# Improving performance 📈

In this notebook, we'll see how to use the profiler to see what code ran on the GPU and what ran on the CPU. We'll see that rewriting code to keep everything on the GPU results in optimal performance.

In [None]:
%load_ext cudf.pandas

In [None]:
import pandas as pd
import numpy as np
import seaborn as sns
import matplotlib.pyplot as plt

In [None]:
pd.DataFrame()  # warmup

Let's generate some data and do some timeseries operations with it:

In [None]:
%%time

rng = pd.date_range("2023-01-01", "2023-02-01", freq="10ms")
data = pd.DataFrame(
    {
        "a": np.random.rand(len(rng)),
        "b": np.random.rand(len(rng))
    },
    index=rng
)
data = data.iloc[rng.indexer_between_time("09:30", "16:00")]
results = data.groupby(pd.Grouper(freq="1D")).mean()
results.head()

That runs quite slowly, even when `cudf.pandas` is enabled. Notice what happens when you run the same code with the `%%cudf.pandas.profile` magic: 

In [None]:
%%cudf.pandas.profile

rng = pd.date_range("2023-01-01", "2023-02-01", freq="10ms")
data = pd.DataFrame(
    {
        "a": np.random.rand(len(rng)),
        "b": np.random.rand(len(rng))
    },
    index=rng
)
data = data.iloc[rng.indexer_between_time("09:30", "16:00")]
results = data.groupby(pd.Grouper(freq="1D")).mean()
results.head()

We get a report that shows what functions executed on the GPU, and what functions executed on the CPU. In the code above, everything executed on the GPU except for the `indexer_between_time` function, which is [not supported by the cuDF library](https://docs.rapids.ai/api/cudf/stable/user_guide/api_docs/). 

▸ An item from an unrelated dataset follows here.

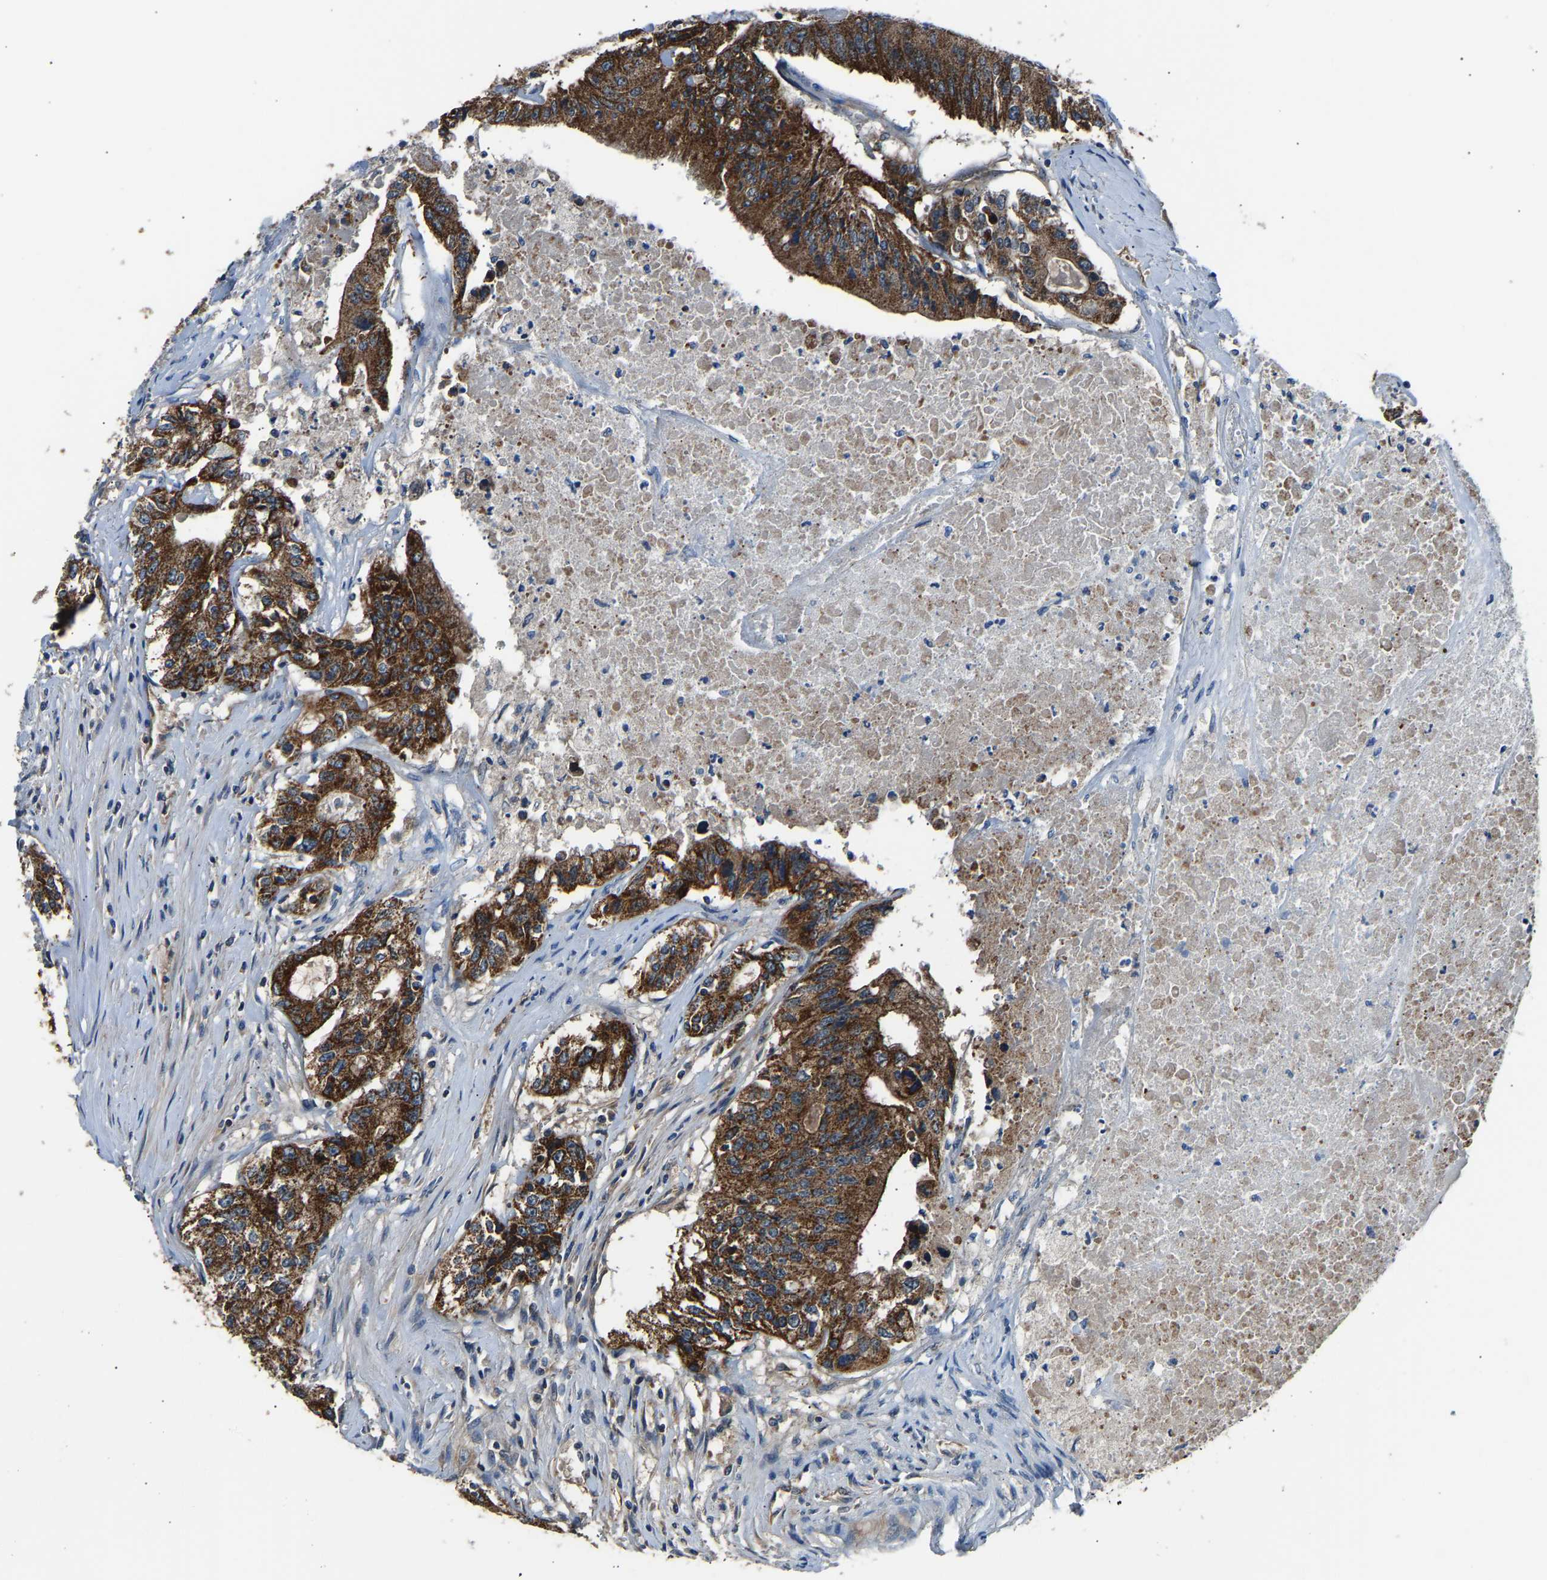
{"staining": {"intensity": "strong", "quantity": ">75%", "location": "cytoplasmic/membranous"}, "tissue": "colorectal cancer", "cell_type": "Tumor cells", "image_type": "cancer", "snomed": [{"axis": "morphology", "description": "Adenocarcinoma, NOS"}, {"axis": "topography", "description": "Colon"}], "caption": "Approximately >75% of tumor cells in human colorectal cancer exhibit strong cytoplasmic/membranous protein staining as visualized by brown immunohistochemical staining.", "gene": "GGCT", "patient": {"sex": "female", "age": 77}}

The key to getting great performance with `cudf.pandas` is to minimize the number of operations that fall back to CPU. While rarely, this cannot be avoided, it often can be achieved with simple rewrites of your code. Let's rewrite the code to use operations that _are_ supported by cuDF:

In [None]:
%%time

rng = pd.date_range("2023-01-01", "2023-02-01", freq="100ms")
data = pd.DataFrame(
    {
        "a": np.random.rand(len(rng)),
        "b": np.random.rand(len(rng))
    },
    index=rng
)
data = data.iloc[((rng.hour >= 9) & (rng.minute >= 30)) | (rng.hour <= 16)]
results = data.groupby(pd.Grouper(freq="1D")).mean()
results.head()

Not only is this _much_ faster on the GPU, but it's also quite a bit faster on the CPU - a nice win-win!